Waterbeheerprogramma 2016 – 2021 Waterschap Vallei en Veluwe
Het algemeen bestuur van waterschap Vallei en Veluwe heeft op 30 september 2015 het waterbeheerprogramma vastgesteld. In het waterbeheerprogramma beschrijft het waterschap haar ambities en doelen voor het waarborgen van de waterveiligheid, het zorgen voor voldoende én schoon oppervlaktewater, het zuiveren van afvalwater en het verder ontwikkelen van de vele samenwerkings- en innovatiemogelijkheden.
De waterbeheerder heeft het bovenregionale oppervlaktewaterbeleid vertaald naar regionale richtlijnen, normen en vergunningsvoorschriften. Toename van verhard oppervlak dient gecompenseerd te worden door het realiseren van voldoende extra waterberging. Ten aanzien van het afkoppelen van verhardoppervlak van het riool heeft het waterschap een afkoppelbeslisboom opgesteld. Indien het regenwater van de daken naar het oppervlaktewater wordt afgevoerd, of in de bodem geïnfiltreerd wordt mag er geen gebruik worden gemaakt van uitlogende materialen, zoals koper, lood en zink, voor dak- gevelbekleding en goten.
Om het voornemen te toetsen aan het waterbeleid, is zowel voor de locatie 'Zuiderbroek 18' als voor de locatie 'Griftdijk 31-33' de digitale watertoets uitgevoerd. Het resultaat is als bijlage bij deze toelichting gevoegd (Bijlage 5 en Bijlage 6). Initiatiefnemer houdt rekening met de aangegeven uitgangspunten en adviezen. De volgende onderwerpen zijn in ieder geval van belang.

#### Aangeleverde items:
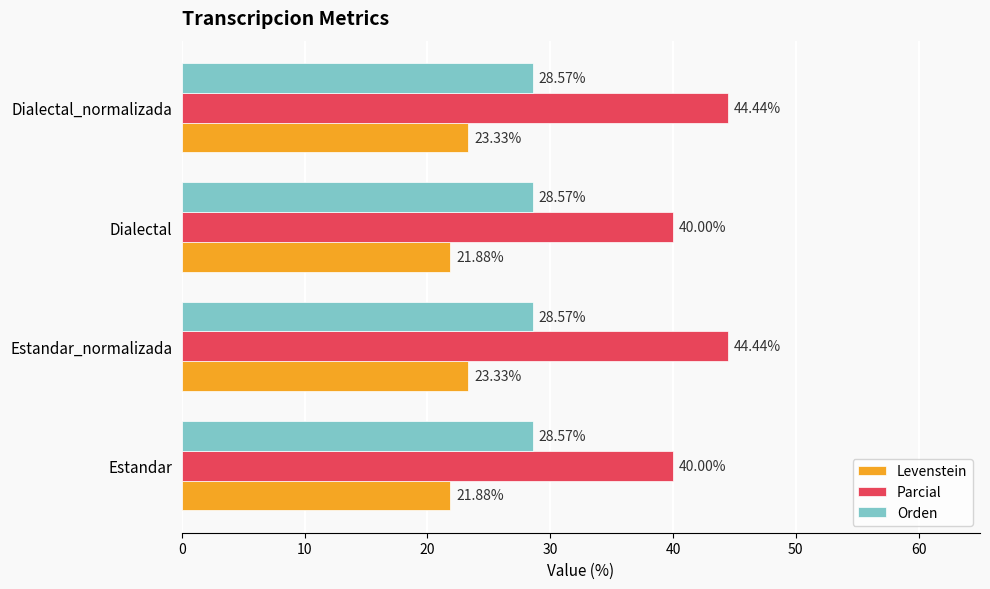

What is the sum of all Levenstein values?

90.4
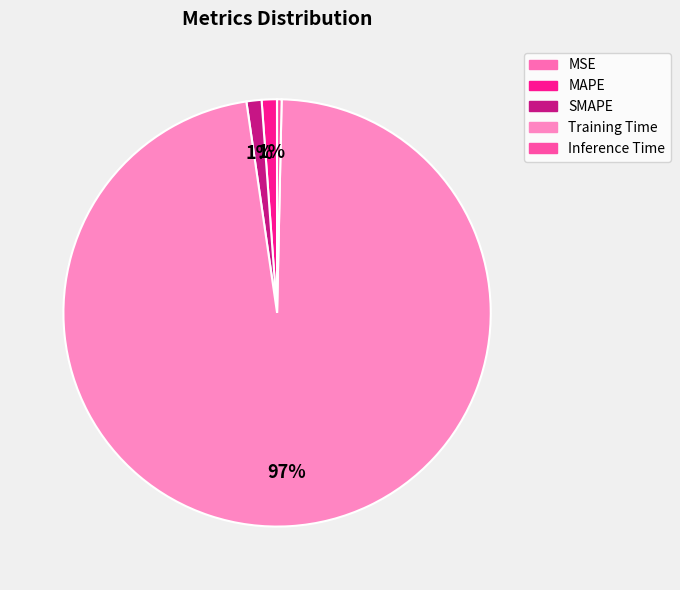

Rank the categories by value from highest to lowest.

Training Time, MAPE, SMAPE, Inference Time, MSE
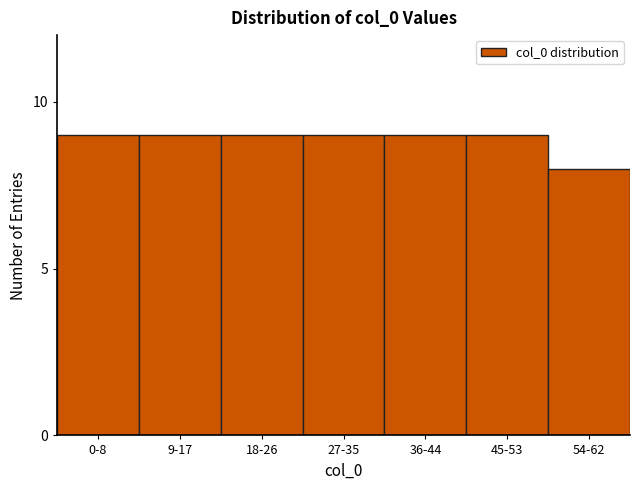

Reading left to right, transcribe all the data shown in this chart.

9	9	9	9	9	9	8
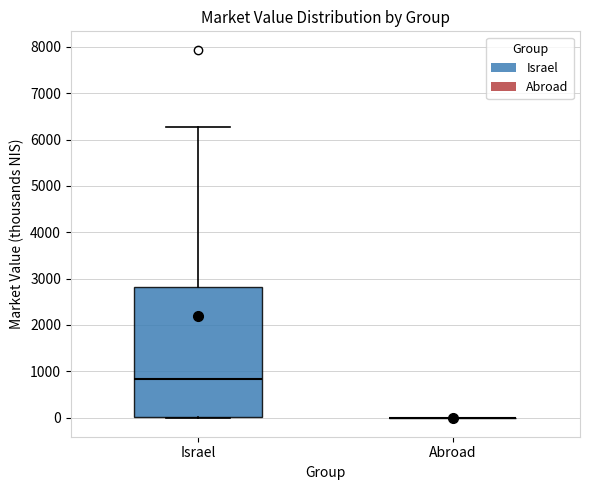

Reading left to right, transcribe this box plot: for each box, give where its median line is, the range the box spans, and where its two whiskers end, as read against the y-axis. The values are not printed on the chart, so give them approximately, as read against the axis.

Israel: median 800, box 0 to 2800, whiskers 0 (just below the box's lower edge) to 6300
Abroad: box collapsed to a line at 0, whiskers 0 to 0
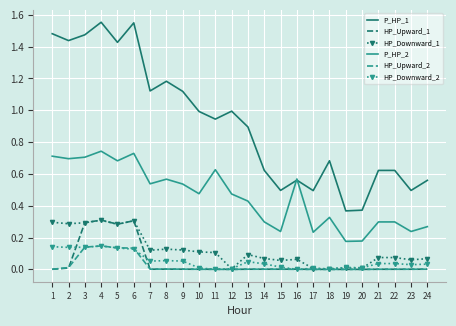

The P_HP_1 series shows 0.6 at 9. True or false?

False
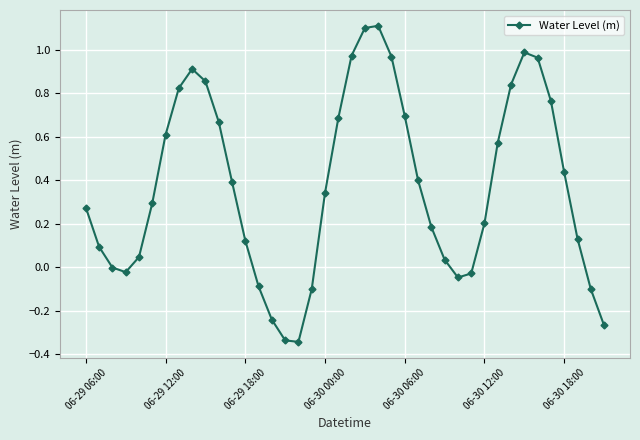

Count the number of categories in the chart.

40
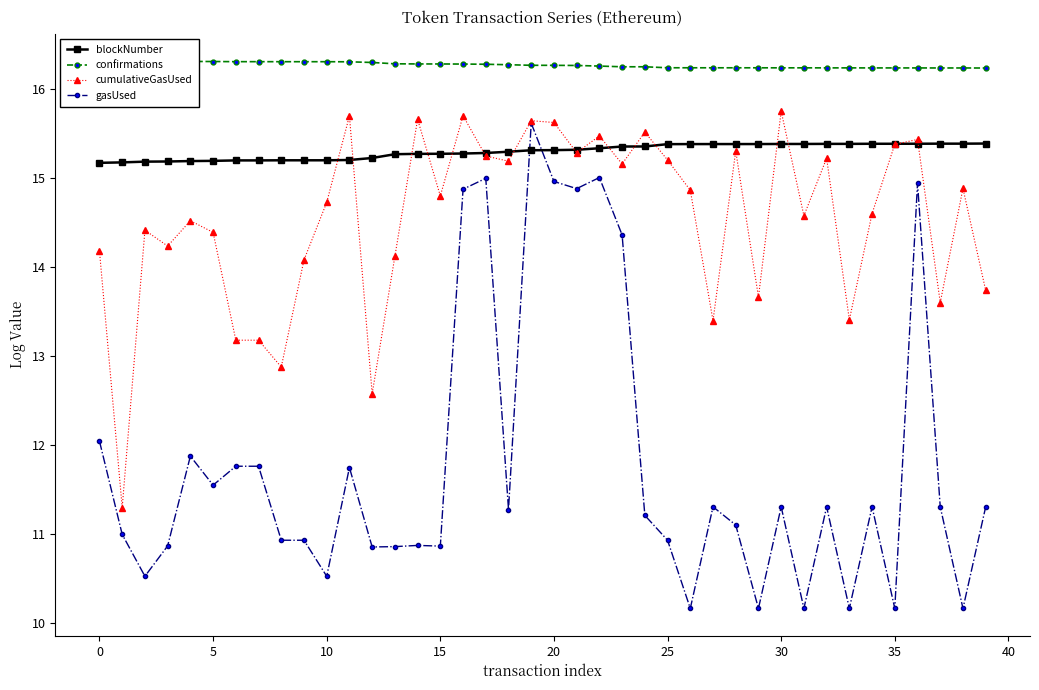

What is the label of the 22nd point from the left?

21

#### Opdrachten:
1. Op welke datum heeft het algemeen bestuur volgens de tekst over het waterbeheerprogramma dat programma vastgesteld?
2. Schrijf een vervolg op de tekst over het waterbeheerprogramma, te beginnen na de laatste zin.

#### Gegeven antwoorden:
1. Op 30 september 2015.

2.
Watergangen
Aan de noordzijde van het plangebied loopt een A-watergang met bijbehorende beschermingszone. Dit betreft de 'Heigraaf'. Met onderhavig initiatief blijft de betreffende watergang onaangetast. Er vinden geen fysieke ingrepen of wijzigingen plaats aan de watergang zelf. Wel zal een kwaliteitsverbetering worden bereikt door een deel van de watergang te voorzien van een natuurlijke/ecologische oever aan de zijde van het plangebied. Hiervoor wordt verwezen naar paragraaf 2.3. Initiatiefnemer heef hierover reeds afstemming gehad met het waterschap. De watergang blijft, net als in de huidige situatie en mede door de nieuwe natuurlijke/ecologische oever, voor onderhoud bereikbaar. De bestemming 'Water' valt net buiten het plangebied van onderhavig bestemmingsplan. Deze bestemming blijft dan ook onaangetast waarmee de waterschapsbelangen in verband met de A-watergang zijn geborgd.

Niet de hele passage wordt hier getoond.